Conductance oscillations and speed of chiral Majorana mode in a quantum-anomalous-Hall 2d strip

TL;DR

This paper predicts conductance oscillations in a quantum-anomalous Hall 2D strip with a superconducting region, which can be used to measure the speed of chiral Majorana modes through interference effects.

Contribution

It introduces a method to determine the speed of chiral Majorana modes via conductance oscillations in a quantum-anomalous Hall device with a superconducting segment.

Findings

Conductance oscillations depend on the length of the superconducting region and transverse size.

Oscillation periodicity reveals the speed of chiral Majorana modes.
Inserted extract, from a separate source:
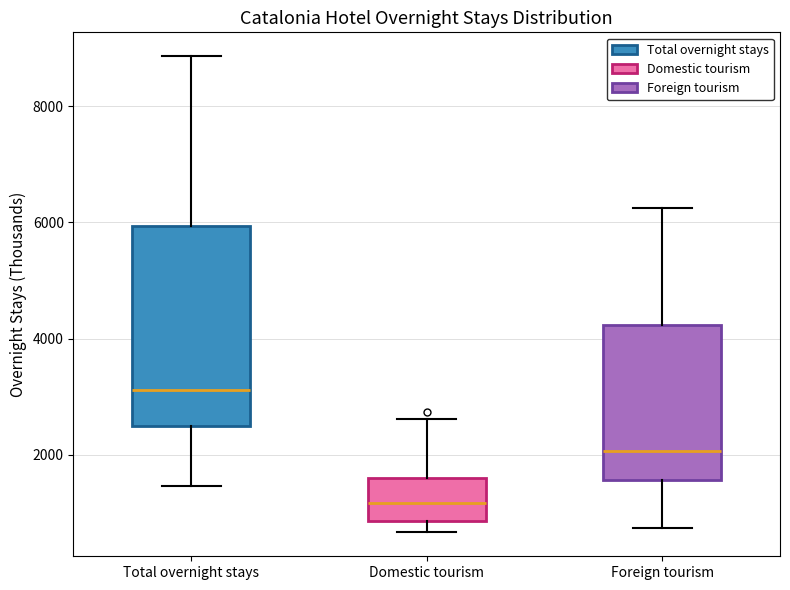

Which box's median line is the highest?

Total overnight stays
Interference effects are enhanced by side barriers.

Abstract

We predict conductance oscillations in a quantum-anomalous Hall 2d strip having a superconducting region of length $L_x$ with a chiral Majorana mode. These oscillations require a finite transverse extension of the strip $L_y$ of a few microns or less. Measuring the conductance periodicity with $L_x$ and a fixed bias, or with bias and a fixed $L_x$, yields the speed of the chiral Majorana mode. The physical mechanism behind the oscillations is the interference between backscattered chiral modes from second to first interface of the NSN double junction. The interferometer effect is enhanced by the presence of side barriers.